------ Fragmento citado

Dicha argumentación y su posterior materialización en la Constitución de 1853 despertaron en Sarmiento un brutal rechazo; esto lo llevó a entablar con Alberdi una polémica interminable, y por momentos muy dura, sobre la importancia de la nacionalización de los inmigrantes. Para Sarmiento, el compromiso cívico de los extranjeros era la clave del éxito de la república, y, por ende, de la democracia.

Ya con la incorporación de la provincia de Buenos Aires al Estado federal, se dictó la Ley Electoral n.º 75, promulgada el 13 de noviembre de 1863 como una medida tendiente a ordenar y dar garantías al proceso electoral. Se reguló de qué manera debían formarse el registro cívico (padrón) y las asambleas electorales. Al igual que en la década del 20, las mesas electorales debían conformarse en los atrios de las parroquias, pero, a partir de la Ley Electoral Nacional de 1863, y con el objeto de evitar las batallas a la hora de ganar las mesas, se decretó que cada mesa debía estar presidida por un juez de paz y cuatro vecinos designados por sorteo entre los presentes el día de la elección y dos nombrados por la Legislatura, elegidos también por esa vía, pero de una lista de 20 vecinos.

El padrón electoral no existía como tal antes del 63; a pesar de que los ciudadanos que deseaban participar del sufragio debían tener un domicilio reconocido en la parroquia correspondiente, la posibilidad de cumplir con el derecho al voto quedaba en manos de las autoridades de mesa. Si un individuo era considerado parte del grupo de los incluidos y, por lo tanto, aceptado como votante, este sufragaba públicamente y su voto se consignaba en dos registros. Para evitar estas arbitrariedades, la Ley Nacional de 1863 creó el Registro Cívico, donde se inscribían con anticipación a la fecha de la elección los adultos de cada parroquia que deseaban votar allí. Así se conformaba el padrón electoral, que tenía que ser debidamente exhibido e incluía el nombre de los inscriptos aceptados por la Junta Calificadora para sufragar. Aunque existía un padrón, hasta el momento el voto continuaba siendo público.

------------
------ Registros

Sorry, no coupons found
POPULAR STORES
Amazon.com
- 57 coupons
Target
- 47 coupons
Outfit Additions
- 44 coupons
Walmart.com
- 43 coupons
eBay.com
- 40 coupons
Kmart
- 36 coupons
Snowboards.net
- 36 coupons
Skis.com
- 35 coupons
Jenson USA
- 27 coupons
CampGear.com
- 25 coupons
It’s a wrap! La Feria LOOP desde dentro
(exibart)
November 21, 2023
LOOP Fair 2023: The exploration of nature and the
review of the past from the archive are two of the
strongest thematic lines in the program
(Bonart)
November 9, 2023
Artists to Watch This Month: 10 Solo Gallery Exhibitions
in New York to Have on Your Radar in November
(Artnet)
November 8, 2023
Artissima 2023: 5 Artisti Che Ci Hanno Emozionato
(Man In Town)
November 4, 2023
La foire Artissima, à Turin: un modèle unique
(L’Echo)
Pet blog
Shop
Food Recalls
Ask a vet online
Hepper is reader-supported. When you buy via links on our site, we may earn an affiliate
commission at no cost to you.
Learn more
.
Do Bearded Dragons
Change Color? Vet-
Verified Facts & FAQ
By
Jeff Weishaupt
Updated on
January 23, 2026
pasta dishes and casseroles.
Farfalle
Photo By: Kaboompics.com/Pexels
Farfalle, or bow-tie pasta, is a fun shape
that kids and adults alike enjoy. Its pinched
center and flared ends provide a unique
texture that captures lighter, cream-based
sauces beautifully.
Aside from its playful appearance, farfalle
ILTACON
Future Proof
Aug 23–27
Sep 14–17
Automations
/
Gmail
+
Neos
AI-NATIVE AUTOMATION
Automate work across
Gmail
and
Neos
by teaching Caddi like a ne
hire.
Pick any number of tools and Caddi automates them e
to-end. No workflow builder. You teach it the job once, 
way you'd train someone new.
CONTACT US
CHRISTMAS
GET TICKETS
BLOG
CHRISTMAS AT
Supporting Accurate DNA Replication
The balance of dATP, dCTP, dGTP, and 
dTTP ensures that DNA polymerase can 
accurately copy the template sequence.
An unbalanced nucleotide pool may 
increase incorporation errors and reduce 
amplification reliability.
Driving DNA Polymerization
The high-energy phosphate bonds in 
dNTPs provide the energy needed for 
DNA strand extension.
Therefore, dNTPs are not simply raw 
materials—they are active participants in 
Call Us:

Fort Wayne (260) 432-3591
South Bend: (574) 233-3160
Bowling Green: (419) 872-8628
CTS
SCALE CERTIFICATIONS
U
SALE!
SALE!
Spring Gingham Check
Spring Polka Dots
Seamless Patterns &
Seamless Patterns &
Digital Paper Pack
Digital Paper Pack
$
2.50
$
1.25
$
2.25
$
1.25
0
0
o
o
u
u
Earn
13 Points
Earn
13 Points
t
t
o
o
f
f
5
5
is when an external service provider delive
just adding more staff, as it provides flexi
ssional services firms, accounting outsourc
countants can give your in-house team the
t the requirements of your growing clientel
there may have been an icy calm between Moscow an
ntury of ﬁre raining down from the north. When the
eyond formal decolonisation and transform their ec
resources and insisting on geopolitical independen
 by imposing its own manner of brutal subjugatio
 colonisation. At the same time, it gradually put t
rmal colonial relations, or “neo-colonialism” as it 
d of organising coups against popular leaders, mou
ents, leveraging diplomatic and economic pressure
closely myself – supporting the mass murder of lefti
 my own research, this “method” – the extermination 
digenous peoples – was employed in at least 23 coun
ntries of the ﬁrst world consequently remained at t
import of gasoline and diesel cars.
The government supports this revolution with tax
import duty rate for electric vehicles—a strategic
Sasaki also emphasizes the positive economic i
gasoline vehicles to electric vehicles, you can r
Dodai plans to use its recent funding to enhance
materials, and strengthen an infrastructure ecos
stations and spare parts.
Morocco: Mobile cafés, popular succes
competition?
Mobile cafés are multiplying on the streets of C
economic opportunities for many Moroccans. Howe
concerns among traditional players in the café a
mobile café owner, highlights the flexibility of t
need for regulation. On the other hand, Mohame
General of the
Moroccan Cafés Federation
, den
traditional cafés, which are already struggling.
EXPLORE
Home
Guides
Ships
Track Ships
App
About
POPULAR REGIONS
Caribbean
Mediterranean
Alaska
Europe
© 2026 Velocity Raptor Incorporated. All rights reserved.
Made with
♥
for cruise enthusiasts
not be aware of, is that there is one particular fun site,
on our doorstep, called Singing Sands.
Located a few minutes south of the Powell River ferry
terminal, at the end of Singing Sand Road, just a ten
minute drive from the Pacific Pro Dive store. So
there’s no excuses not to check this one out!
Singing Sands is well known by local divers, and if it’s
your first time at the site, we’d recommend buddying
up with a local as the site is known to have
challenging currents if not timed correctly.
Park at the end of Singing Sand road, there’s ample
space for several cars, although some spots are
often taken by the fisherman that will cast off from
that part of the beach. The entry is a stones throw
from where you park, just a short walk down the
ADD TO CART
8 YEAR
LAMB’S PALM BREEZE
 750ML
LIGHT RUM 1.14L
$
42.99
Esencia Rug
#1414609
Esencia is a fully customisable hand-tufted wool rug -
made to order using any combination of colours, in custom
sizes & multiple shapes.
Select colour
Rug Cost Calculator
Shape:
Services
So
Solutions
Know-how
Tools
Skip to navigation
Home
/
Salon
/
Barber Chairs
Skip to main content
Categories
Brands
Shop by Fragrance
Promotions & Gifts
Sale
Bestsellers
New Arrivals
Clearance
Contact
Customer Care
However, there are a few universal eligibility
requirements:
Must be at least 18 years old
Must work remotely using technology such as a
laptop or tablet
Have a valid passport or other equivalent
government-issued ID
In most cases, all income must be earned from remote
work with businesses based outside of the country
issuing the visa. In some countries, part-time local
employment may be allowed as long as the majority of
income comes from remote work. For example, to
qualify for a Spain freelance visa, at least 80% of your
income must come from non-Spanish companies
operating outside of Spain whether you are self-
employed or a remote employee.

------------

**Preguntas sobre el texto**
1: Responde según el fragmento citado:
(a) Para Sarmiento, ¿qué era la clave del éxito de la república?
(b) ¿En qué fecha se promulgó la Ley Electoral n.º 75?
(c) ¿Qué organismo aceptaba a los inscriptos cuyo nombre figuraba en el padrón?
2: Prosigue el fragmento sobre la ley electoral de 1863 a partir de su última oración.

**Tus respuestas**
1:
(a) El compromiso cívico de los extranjeros.
(b) El 13 de noviembre de 1863.
(c) La Junta Calificadora.

2:
En relación con los votantes, se redujo la edad mínima para ejercer el voto a 18 años –esta fue una manera de ampliar el electorado que incluía tanto a ciudadanos nativos como a los nacionalizados–. No se modificó la situación de los extranjeros, pero el artículo 6 dejaba fuera del derecho al voto a todas aquellas personas que fuesen soldados, cabos y sargentos de tropas de línea o que debieran estar enrolados en la Guardia Nacional y, por distintas circunstancias, no lo estuviesen.

A los pocos años, el 5 de octubre de 1866, se dictó la ley n.º 209, con el objetivo de modificar ciertos aspectos de la legislación anterior. Los cambios no fueron sustanciales, giraban principalmente en torno a los procedimientos generales para la realización del acto eleccionario. No hubo modificaciones en torno a la figura del votante.

Para 1873, y debido al fraude generalizado que se registraba en las elecciones, se sancionó el 18 de septiembre la Ley Electoral n.º 623. Las modificaciones más significativas –para dar mayor transparencia al proceso de elecciones– fueron el artículo 2, donde se determinó que el registro cívico se confeccionaría cada cuatro años, y que cada renovación dejaría sin efecto el registro anterior, y el artículo 7, donde se establecía que el padrón estaría integrado por todos los ciudadanos domiciliados en la sección electoral que lo solicitasen personalmente y que fuesen mayores de 17 años. Se bajó la edad necesaria para votar y se facilitó la manera de registro de los electores; ambas medidas permitían, en teoría, que un mayor número de ciudadanos se encontraran en condiciones de sufragar.

Dentro del seno del Congreso de la Nación, se generó una discusión en torno al secreto o no del voto. A pesar de que los diputados Manuel Montes de Oca, Bernardo de Irigoyen, Rafael Igarzábal y Pedro Goyena, entre otros, se manifestaban a favor del voto secreto como una manera de evitar el clientelismo y la manipulación del electorado, el proyecto sancionado determinó que el voto continuase siendo público. Se eliminó el voto oral, como una medida para evitar el fraude, pero este seguía siendo público, pues la norma sancionada establecía la existencia de un registro de votantes en que se debía asentar el nombre de la persona por la cual votaba cada uno de los sufragantes inscriptos en el padrón. El fraude electoral continuó existiendo, en parte como consecuencia de las debilidades de la ley n.º 632. Por ese motivo, la coalición triunfante entre liberales y autonomistas dictó en 1877 la Ley n.º 893, que dispuso que para toda elección nacional se debía hacer previamente la inscripción de los registros cívicos en el Registro Cívico Nacional.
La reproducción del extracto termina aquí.